Messed-up maple syrup: Crafty tactics complicate Canada's fight to stop illegal drugs at the border
CBC
The Canadian border agency is in a constant game of cat-and-mouse with criminal organizations that are trying to import dangerous narcotics as well as the ingredients for fentanyl — sometimes through "creative" means, says a senior border official.
In an interview with CBC's The House as part of the program's ongoing coverage of the toxic drug crisis, Aaron McCrorie, vice-president of intelligence and enforcement at the Canada Border Services Agency (CBSA), said officers have seen a wide variety of "innovative" methods to smuggle drugs.
"We see shipments being concealed in in machine parts. Being dissolved in liquids and being shipped as maple syrup, for example. Being hidden in baking tools," McCrorie told host Catherine Cullen.
"It's an ever-evolving game where we're constantly looking at new and different tactics to smuggle drugs into the country or out of the country."
An average of 21 people die every day in Canada from the toxic drug crisis. Fentanyl, a powerful synthetic opioid, is involved in many of those deaths.

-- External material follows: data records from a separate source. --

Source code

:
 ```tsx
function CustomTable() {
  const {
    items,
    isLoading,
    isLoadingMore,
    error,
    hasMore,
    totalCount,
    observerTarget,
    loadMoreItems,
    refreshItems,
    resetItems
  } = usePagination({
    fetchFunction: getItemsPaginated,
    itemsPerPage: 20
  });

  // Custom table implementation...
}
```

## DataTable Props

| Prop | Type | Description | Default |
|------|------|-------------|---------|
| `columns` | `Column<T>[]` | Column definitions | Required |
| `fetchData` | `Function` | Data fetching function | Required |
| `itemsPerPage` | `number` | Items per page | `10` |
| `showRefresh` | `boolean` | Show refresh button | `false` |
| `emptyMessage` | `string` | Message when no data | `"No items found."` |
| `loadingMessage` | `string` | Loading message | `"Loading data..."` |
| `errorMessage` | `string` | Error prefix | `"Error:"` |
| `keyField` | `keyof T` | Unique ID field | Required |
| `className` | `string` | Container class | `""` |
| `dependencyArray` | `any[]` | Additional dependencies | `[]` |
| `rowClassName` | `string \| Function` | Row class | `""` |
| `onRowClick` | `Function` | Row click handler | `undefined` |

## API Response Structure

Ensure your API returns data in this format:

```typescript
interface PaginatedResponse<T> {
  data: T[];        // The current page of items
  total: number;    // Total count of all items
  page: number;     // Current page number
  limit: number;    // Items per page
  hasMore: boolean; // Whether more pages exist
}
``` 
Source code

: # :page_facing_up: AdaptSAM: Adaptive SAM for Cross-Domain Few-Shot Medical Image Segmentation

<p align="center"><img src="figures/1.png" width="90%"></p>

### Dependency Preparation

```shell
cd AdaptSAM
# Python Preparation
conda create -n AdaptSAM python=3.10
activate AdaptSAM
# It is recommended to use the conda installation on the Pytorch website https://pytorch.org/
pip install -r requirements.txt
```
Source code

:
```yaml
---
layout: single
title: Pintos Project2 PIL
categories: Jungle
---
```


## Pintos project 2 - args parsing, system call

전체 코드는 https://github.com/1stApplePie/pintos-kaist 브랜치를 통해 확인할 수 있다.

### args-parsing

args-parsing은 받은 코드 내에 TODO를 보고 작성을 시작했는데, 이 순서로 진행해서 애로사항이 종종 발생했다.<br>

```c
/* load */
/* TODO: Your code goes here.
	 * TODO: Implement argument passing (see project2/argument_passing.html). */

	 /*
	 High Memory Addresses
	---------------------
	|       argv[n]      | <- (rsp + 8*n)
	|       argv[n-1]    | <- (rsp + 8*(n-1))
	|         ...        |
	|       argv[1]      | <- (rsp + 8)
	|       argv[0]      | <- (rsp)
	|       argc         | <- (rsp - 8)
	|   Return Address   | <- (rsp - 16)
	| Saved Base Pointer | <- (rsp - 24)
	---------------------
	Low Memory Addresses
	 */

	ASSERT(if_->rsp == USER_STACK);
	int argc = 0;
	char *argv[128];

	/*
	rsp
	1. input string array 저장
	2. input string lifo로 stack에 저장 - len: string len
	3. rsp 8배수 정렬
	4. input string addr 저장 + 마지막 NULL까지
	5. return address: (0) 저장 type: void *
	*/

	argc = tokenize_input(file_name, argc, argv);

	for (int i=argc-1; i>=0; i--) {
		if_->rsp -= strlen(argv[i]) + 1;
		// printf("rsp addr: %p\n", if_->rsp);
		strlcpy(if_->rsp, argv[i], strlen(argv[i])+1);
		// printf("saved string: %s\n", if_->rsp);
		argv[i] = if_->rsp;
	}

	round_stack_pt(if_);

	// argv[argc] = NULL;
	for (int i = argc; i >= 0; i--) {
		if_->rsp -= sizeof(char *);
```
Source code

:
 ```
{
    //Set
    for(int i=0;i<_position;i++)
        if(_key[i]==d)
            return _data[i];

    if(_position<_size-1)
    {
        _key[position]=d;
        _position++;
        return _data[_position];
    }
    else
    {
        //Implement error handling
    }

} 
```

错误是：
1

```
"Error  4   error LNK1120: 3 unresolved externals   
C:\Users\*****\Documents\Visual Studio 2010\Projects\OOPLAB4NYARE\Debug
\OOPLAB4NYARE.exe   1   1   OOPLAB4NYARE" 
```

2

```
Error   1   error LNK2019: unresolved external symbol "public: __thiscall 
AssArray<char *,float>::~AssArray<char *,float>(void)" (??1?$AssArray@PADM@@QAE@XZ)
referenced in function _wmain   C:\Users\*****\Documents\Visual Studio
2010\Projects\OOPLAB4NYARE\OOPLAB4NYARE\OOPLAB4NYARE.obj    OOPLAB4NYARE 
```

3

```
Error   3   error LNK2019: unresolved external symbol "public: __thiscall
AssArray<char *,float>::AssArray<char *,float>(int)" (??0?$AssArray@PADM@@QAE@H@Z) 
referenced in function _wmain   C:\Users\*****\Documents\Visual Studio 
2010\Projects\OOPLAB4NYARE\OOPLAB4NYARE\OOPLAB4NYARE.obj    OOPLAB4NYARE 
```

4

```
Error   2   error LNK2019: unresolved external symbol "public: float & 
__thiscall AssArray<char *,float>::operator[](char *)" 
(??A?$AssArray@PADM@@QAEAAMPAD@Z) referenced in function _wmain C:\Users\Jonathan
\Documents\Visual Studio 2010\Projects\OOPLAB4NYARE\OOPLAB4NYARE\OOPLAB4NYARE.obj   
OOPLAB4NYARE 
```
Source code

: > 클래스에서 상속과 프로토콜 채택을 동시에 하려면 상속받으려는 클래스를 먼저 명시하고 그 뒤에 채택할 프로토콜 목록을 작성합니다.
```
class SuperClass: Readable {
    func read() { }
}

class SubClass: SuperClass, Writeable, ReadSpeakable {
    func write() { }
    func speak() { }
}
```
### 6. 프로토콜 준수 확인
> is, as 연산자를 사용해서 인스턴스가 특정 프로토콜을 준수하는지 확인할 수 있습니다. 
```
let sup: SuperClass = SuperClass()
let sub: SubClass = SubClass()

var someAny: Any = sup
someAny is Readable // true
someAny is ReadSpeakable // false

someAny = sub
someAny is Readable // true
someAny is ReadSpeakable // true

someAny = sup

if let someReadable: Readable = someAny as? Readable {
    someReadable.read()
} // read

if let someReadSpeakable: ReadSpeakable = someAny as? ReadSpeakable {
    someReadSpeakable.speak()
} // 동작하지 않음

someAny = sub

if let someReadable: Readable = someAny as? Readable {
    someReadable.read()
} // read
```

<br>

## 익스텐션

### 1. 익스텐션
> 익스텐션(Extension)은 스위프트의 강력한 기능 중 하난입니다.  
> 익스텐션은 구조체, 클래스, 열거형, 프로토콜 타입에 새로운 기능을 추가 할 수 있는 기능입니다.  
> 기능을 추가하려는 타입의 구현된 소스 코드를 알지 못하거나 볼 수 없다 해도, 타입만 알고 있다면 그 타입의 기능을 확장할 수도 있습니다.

But a significant portion of the fentanyl in Canada — or the substances used to manufacture them — have their origins overseas.
According to the CBSA, 496 grams of fentanyl was seized in the first half of this year, along with nearly 31,000 kilograms of other narcotics, drugs and chemicals over the first two quarters of 2023.
Two milligrams of fentanyl is considered a lethal dose.
Among the tools used by CBSA in its work to stop the influx of drugs are dog sniffer teams, like the one visited by The House at the Lansdowne border crossing in eastern Ontario.
Speaking with Cullen, McCrorie reiterated what The House heard from the RCMP earlier this month: that criminal organizations in Canada produce fentanyl both for domestic consumption and to sell abroad.
Key markets for Canadian fentanyl include the United States, Australia, New Zealand and Japan, law enforcement officials say.
CBSA is charged with intercepting the shipments, whether they're being imported or exported.
"The challenge for us is they're constantly changing," McCrorie said.
"We're constantly on the lookout for new and different ways of concealment, sharing that information with their frontline staff and folks like our dog team so that they can successfully interdict drug shipments coming into the country."